In a room modeled after M. C. Escher's Relativity, she confronts Jareth while trying to retrieve Toby. She recites the lines from her book that mirror her adventure up to that point, but she still cannot remember the last line. Jareth offers Sarah her dreams again, but she remembers the final line: "You have no power over me!" Due to Jareth's power deriving from Sarah fearing him, he is weakened by her willpower, eventually becoming so defeated that he transforms into his second form, a barn owl, and flies away, returning Toby to Sarah as a sign of mutual agreement and respect.

Realizing how important Toby is to her, Sarah gives him Lancelot and returns to her room as her father and stepmother return home. She sees her friends in the mirror and admits that, even though she has grown up, she still needs them in her life, whereupon the labyrinth characters appear in her room for a raucous reunion party, hugging each other in joy. Jareth, in his barn owl form, watches their celebration from outside and then flies off into the moonlight, knowing she has won.

==Cast==
- David Bowie as Jareth, the king of the goblins
- Jennifer Connelly as Sarah Williams, a 16-year-old girl who searches through the labyrinth to find her baby brother Toby
- Toby Froud as Toby Williams, Sarah's baby half-brother
- Shelley Thompson as Irene Williams, Toby's mother and Sarah's stepmother
- Christopher Malcolm as Robert Williams, Sarah and Toby's father

Juggler Michael Moschen is credited with performing Jareth's elaborate "crystal-ball manipulation", which Moschen had created for his stage performances and is now known as contact juggling.

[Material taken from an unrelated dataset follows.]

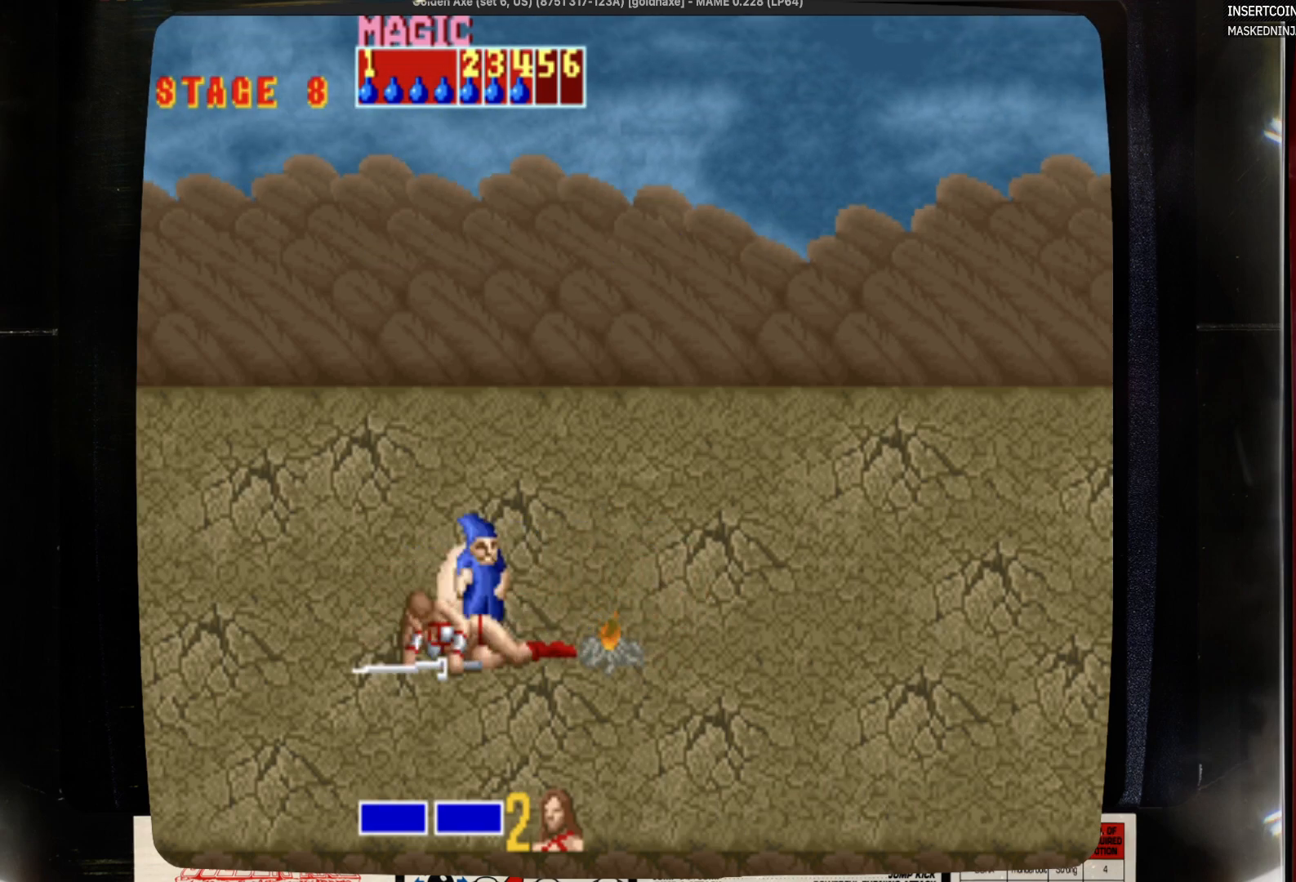
{"buttons": [], "events": [[117, "SQUARE", "down"], [233, "SQUARE", "up"], [333, "SQUARE", "down"], [450, "SQUARE", "up"]]}
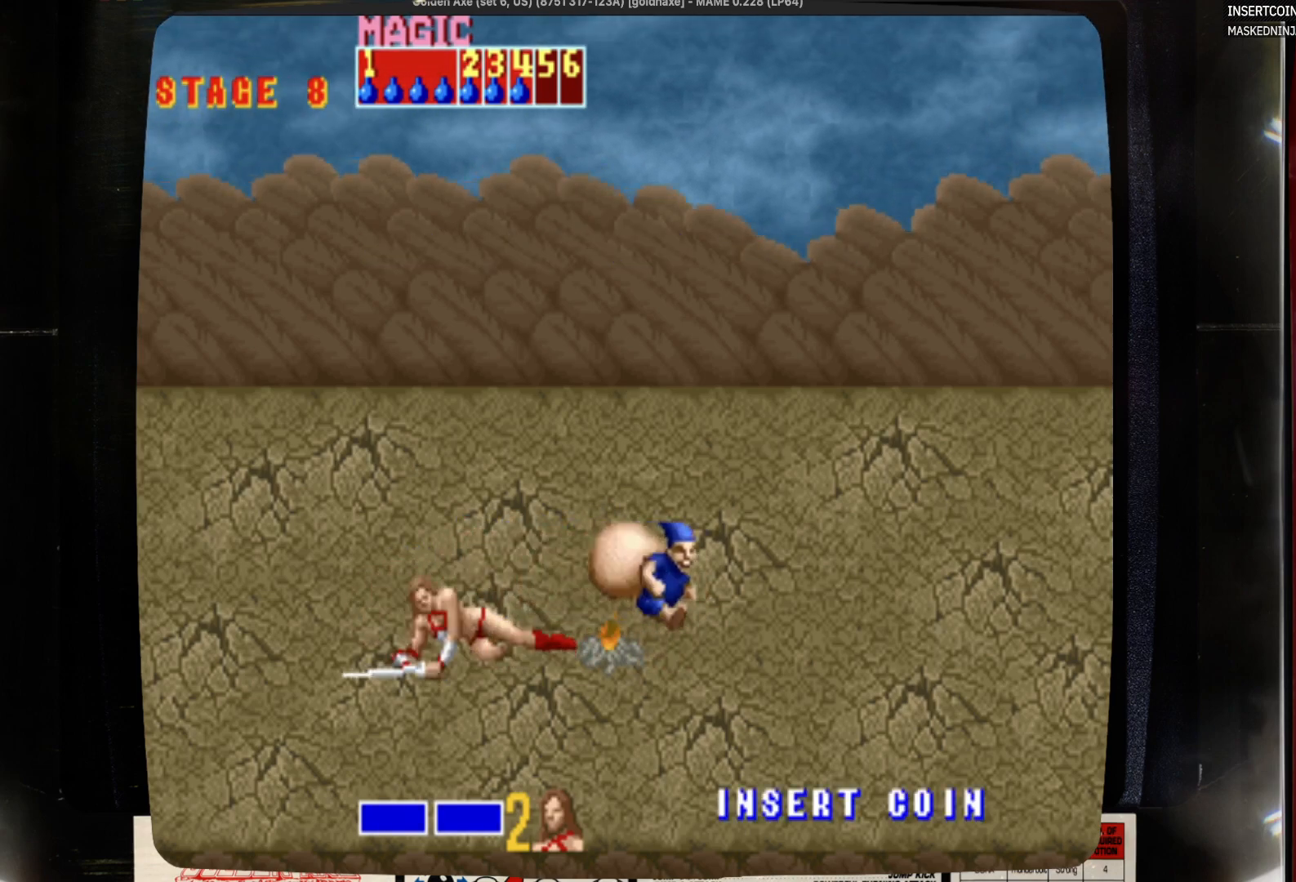
{"buttons": ["DPAD_RIGHT"], "events": [[383, "DPAD_RIGHT", "down"]]}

He performed the manipulations blind, behind Bowie's back.

===Creature performers===

| Character | Puppeteer | Voice |
| Hoggle | Brian Henson |  |
| Shari Weiser (in body suit) |  |
| Ludo | Ron Mueck |  |
| with Rob Mills |  |
| Sir Didymus | Dave Goelz with David Barclay | David Shaughnessy |
| The Worm | Karen Prell | Timothy Bateson |
| The Wiseman | Frank Oz | Michael Hordern |
| The Hat | Dave Goelz | David Shaughnessy |
| The Junk Lady | Karen Prell | Denise Bryer |
| The Four Guards | Steve Whitmire, Kevin Clash, Anthony Asbury, Dave Goelz | Anthony Jackson, Douglas Blackwell, David Shaughnessy, Timothy Bateson |
| Right Door Knocker | Anthony Asbury | David Healy |
| Left Door Knocker | Dave Goelz | Robert Beatty |
| Fiery #1 | Kevin Clash |  |
| with David Barclay & Toby Philpott |  |
| Fiery #2 | Karen Prell with Ron Mueck & Ian Thom | Charles Augins |
| Fiery #3 | Dave Goelz with Rob Mills & Sherry Ammott | Danny John-Jules |
| Fiery #4 | Steve Whitmire with Cheryl Henson & Kevin Bradshaw |
| Fiery #5 | Anthony Asbury with Alistair Fullarton & Rollin Krewson | Richard Bodkin |
| Ambrosius | Steve Whitmire, Kevin Clash | Percy Edwards |
| Goblins | Don Austen, Michael Bayliss, Martin Bridle, Fiona Beynor Brown, Simon Buckley, David Bulbeck, Sue Dacre, Geoff Felix, Trevor Freeborn, Christine Glanville, David Greenaway, Brian James, Jan King, Ronnie Le Drew, Terry Lee, Christopher Leith, Kathryn Mullen, Angie Passmore, Michael Petersen, Nigel Plaskitt, Judy Preece, Michael Quinn, Gillie Robic, David Rudman, David Showler, Robin Stevens, Ian Tregonning, Mary Turner, Robert Tygner, Mak Wilson, Francis Wright | Michael Attwell, Sean Barrett, Timothy Bateson, Douglas Blackwell, John Bluthal, Brian Henson, Anthony Jackson, Peter Marinker, Ron Mueck, Steve Nallon, Jan Ravens, Enn Reitel, Kerry Shale, David Shaughnessy |

Goblin Corps performed by Marc Antona, Kenny Baker, Michael Henbury Ballan, Danny Blackner, Peter Burroughs, Toby Clark, Tessa Crockett, Warwick Davis, Malcolm Dixon, Anthony Georghiou, Paul Grant, Andrew Herd, Richard Jones, John Key, Mark Lisle, Peter Mandell, Jack Purvis, Katie Purvis, Nicholas Read, Linda Spriggs, Penny Stead, and Albert Wilkinson.

==Influences==

I think what we are trying to do with this film is kind of harken back to a lot of those classic fantasy adventures that a young girl goes into: The Wizard of Oz, Alice in Wonderland, and the works of Maurice Sendak. I don't mind comparisons. It's not like we are trying to outdo them. We are simply related; The Wizard of Oz and Alice in Wonderland are so much a part of us. This is the fantasy world that she (the Labyrinth heroine) has grown up with. These are the stories that have fascinated her.
— Jim Henson on comparisons of Labyrinth to other works.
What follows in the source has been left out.